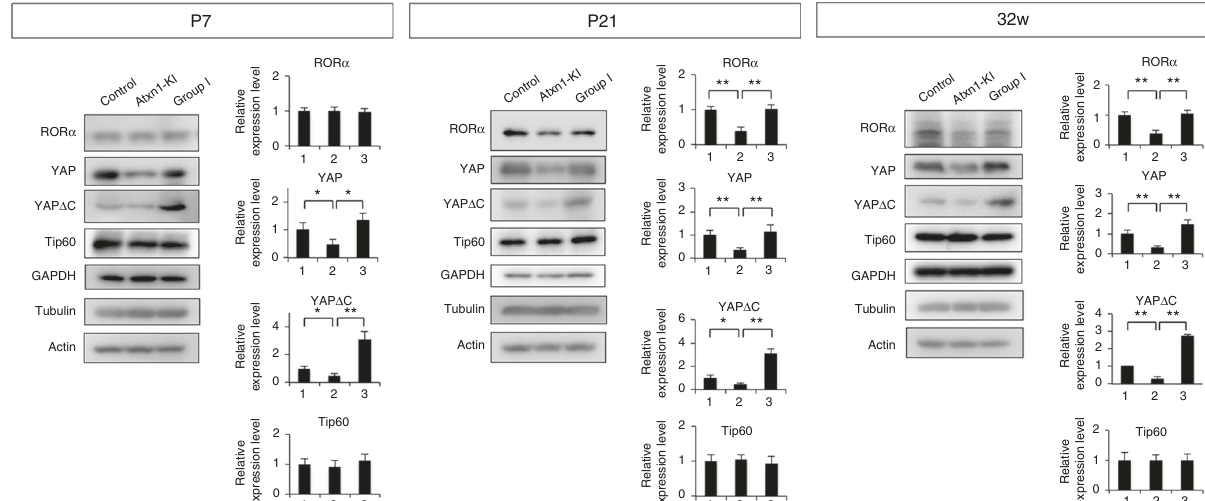
Fig. 8 Expression of YAP, YAPdeltaC, and ROR α in cerebellar cortex in vivo. Western blot analyses were performed with cerebellar cortex tissues to evaluate the protein levels of ROR α , YAP, YAPdeltaC, Tip60, GAPDH, tubulin, or actin in three groups of mice at P7, P21, and 32 weeks. Band intensities were normalized against GAPDH, as summarized in the right graphs. One-way ANOVA with post hoc Tukey ’ s HSD test was used for statistical analysis. ** p < 0.01, N =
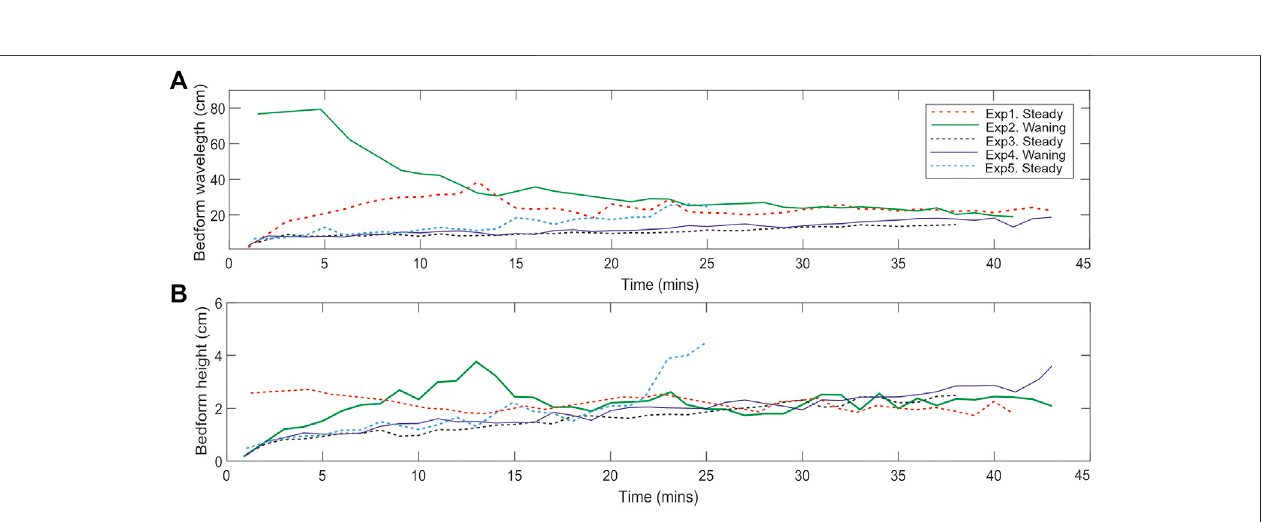
FIGURE 9 | Average height and wavelength of bedforms measured every 30 s in a 2-m-wide window located 4 – 6 m from the upstream end of channel. (A) Bedform wavelength. (B) Bedform height. Steady fl ow experiments depicted by dashed lines. Waning fl ow experiments depicted by solid lines.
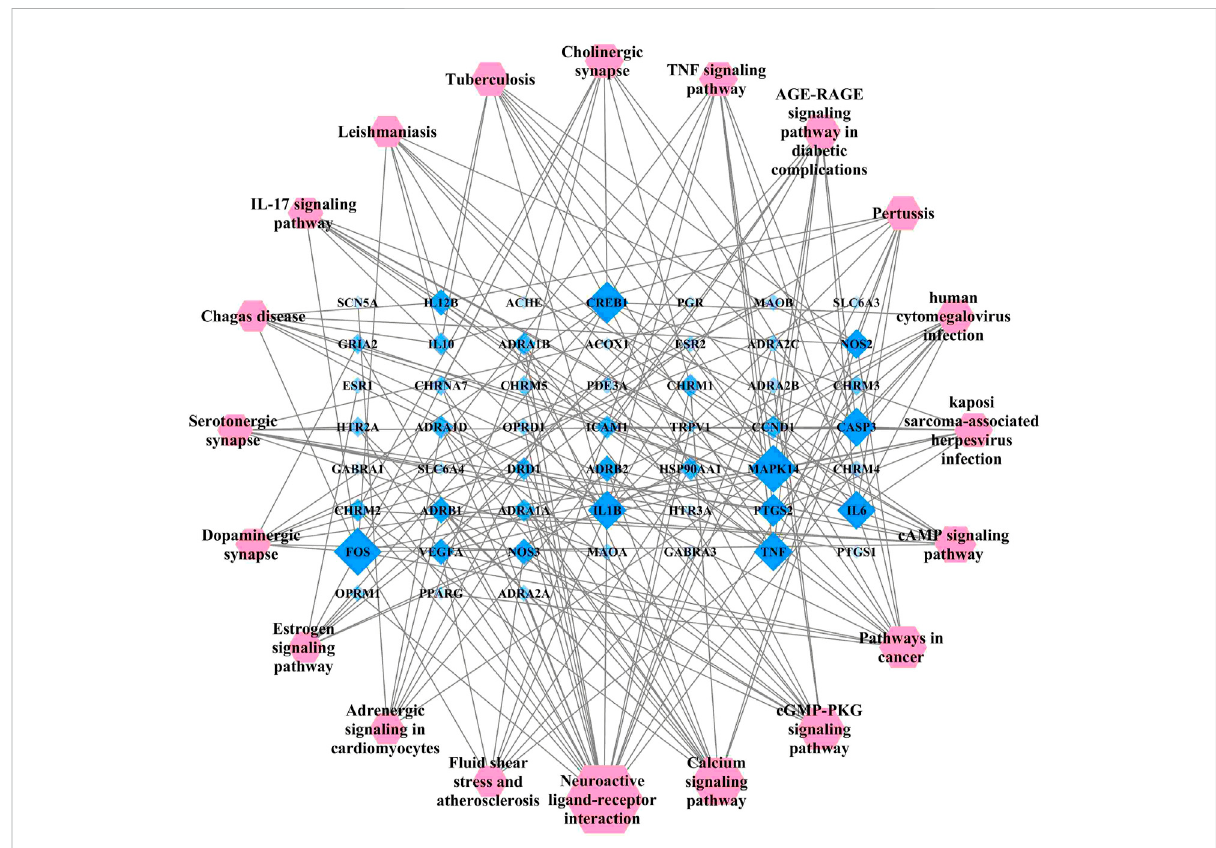
FIGURE 7 Network diagram of the KEGG pathway, the target of Ligusticum chuanxiong-Piper longum couplet medicines for the treatment of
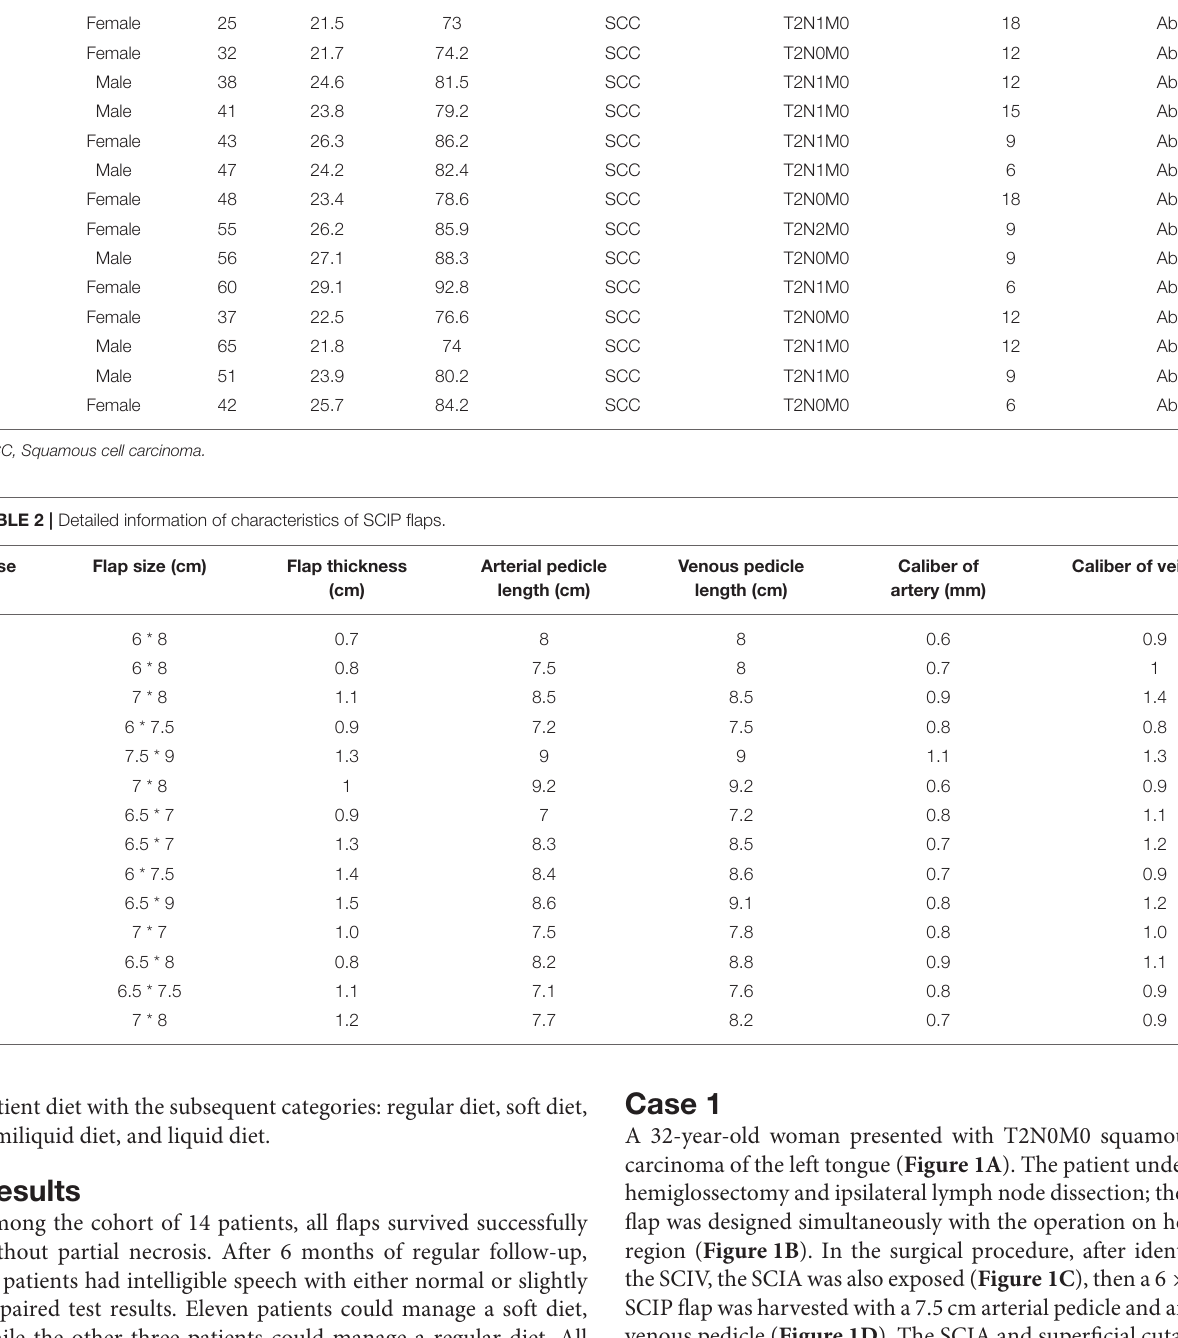
A 32-year-old woman presented with T2N0M0 squamous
════════════════
## WORK REQUEST:
Only the text of the listing above is copied, exactly as written; its pictures are dropped.

## TASK ANSWER:
Fig. 8 Expression of YAP, YAPdeltaC, and ROR α in cerebellar cortex in vivo. Western blot analyses were performed with cerebellar cortex tissues to evaluate the protein levels of ROR α , YAP, YAPdeltaC, Tip60, GAPDH, tubulin, or actin in three groups of mice at P7, P21, and 32 weeks. Band intensities were normalized against GAPDH, as summarized in the right graphs. One-way ANOVA with post hoc Tukey ’ s HSD test was used for statistical analysis. ** p < 0.01, N =
FIGURE 9 | Average height and wavelength of bedforms measured every 30 s in a 2-m-wide window located 4 – 6 m from the upstream end of channel. (A) Bedform wavelength. (B) Bedform height. Steady fl ow experiments depicted by dashed lines. Waning fl ow experiments depicted by solid lines.
FIGURE 7 Network diagram of the KEGG pathway, the target of Ligusticum chuanxiong-Piper longum couplet medicines for the treatment of
A 32-year-old woman presented with T2N0M0 squamous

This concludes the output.